Wherever the word "down" occurs in the listing below, copy that whole line.

**** Records for this task ****

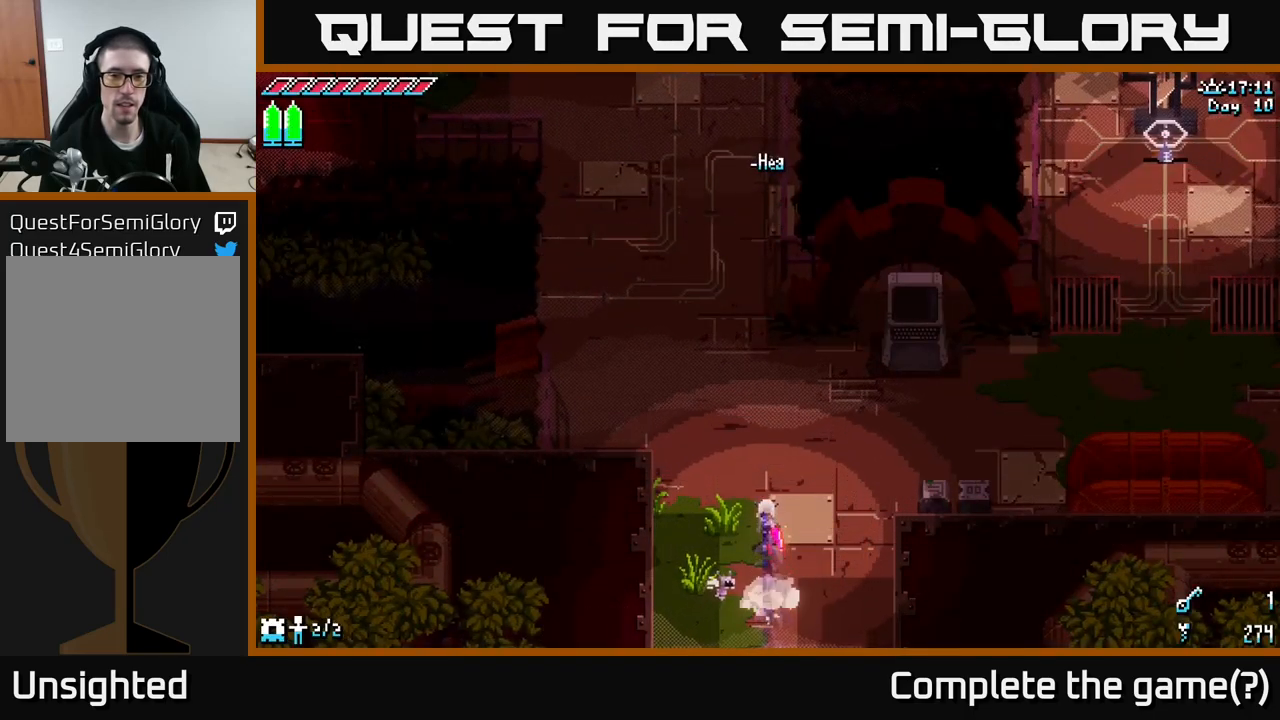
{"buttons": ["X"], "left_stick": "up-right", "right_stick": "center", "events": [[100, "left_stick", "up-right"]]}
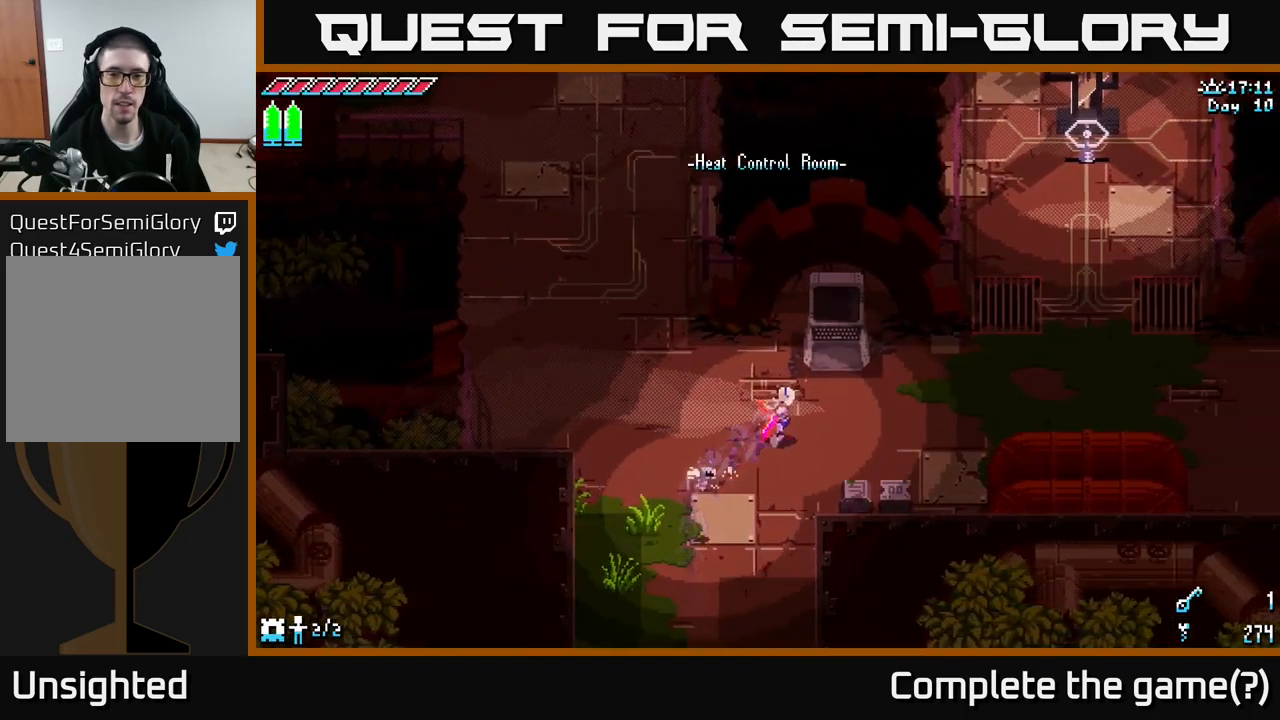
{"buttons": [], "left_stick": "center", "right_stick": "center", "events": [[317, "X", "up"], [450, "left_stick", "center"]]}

****
**** Records for this task ****

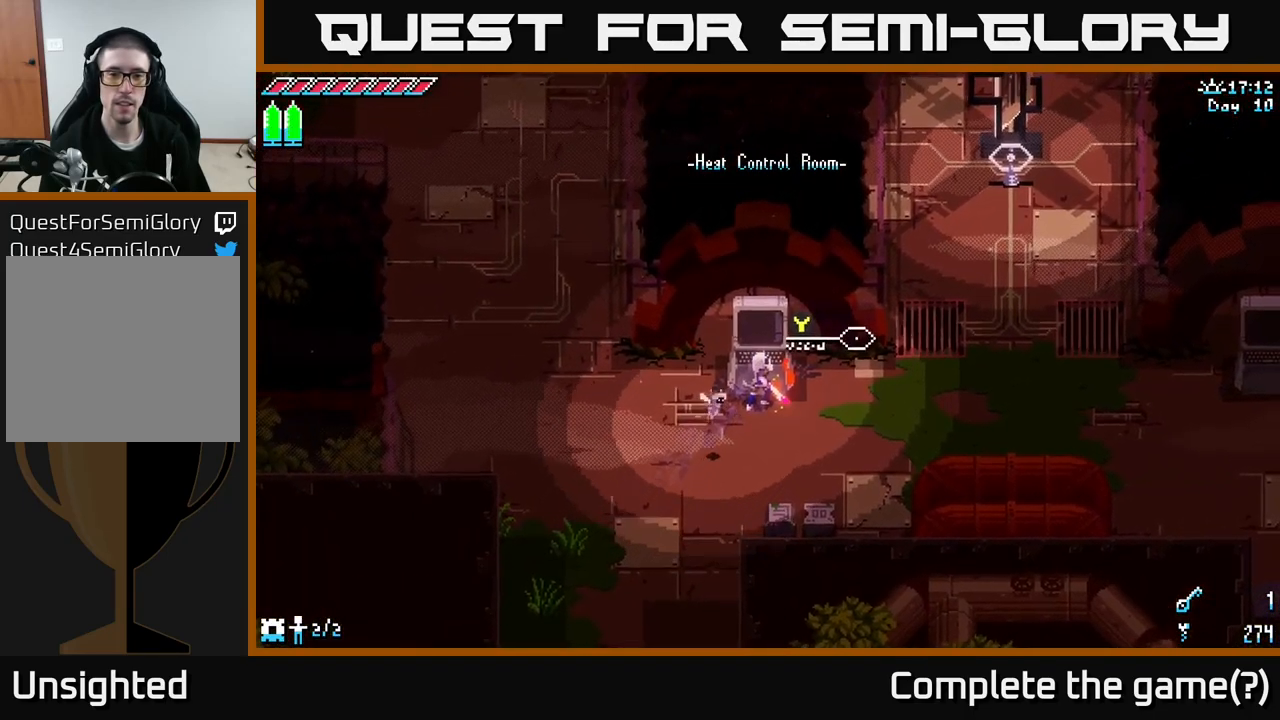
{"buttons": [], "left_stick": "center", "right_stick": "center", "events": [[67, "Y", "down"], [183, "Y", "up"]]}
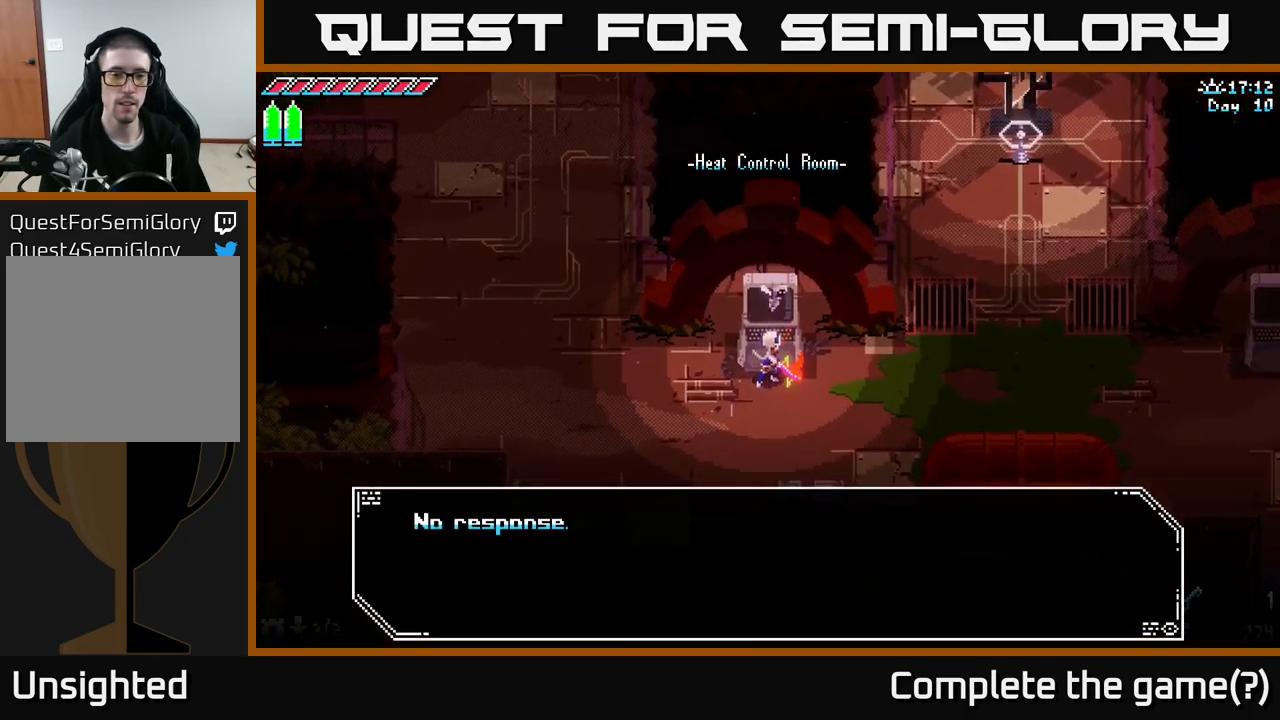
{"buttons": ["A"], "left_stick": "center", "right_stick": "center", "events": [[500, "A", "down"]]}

****

• _Task solution_
{"buttons": [], "left_stick": "center", "right_stick": "center", "events": [[67, "Y", "down"], [183, "Y", "up"]]}
{"buttons": ["A"], "left_stick": "center", "right_stick": "center", "events": [[500, "A", "down"]]}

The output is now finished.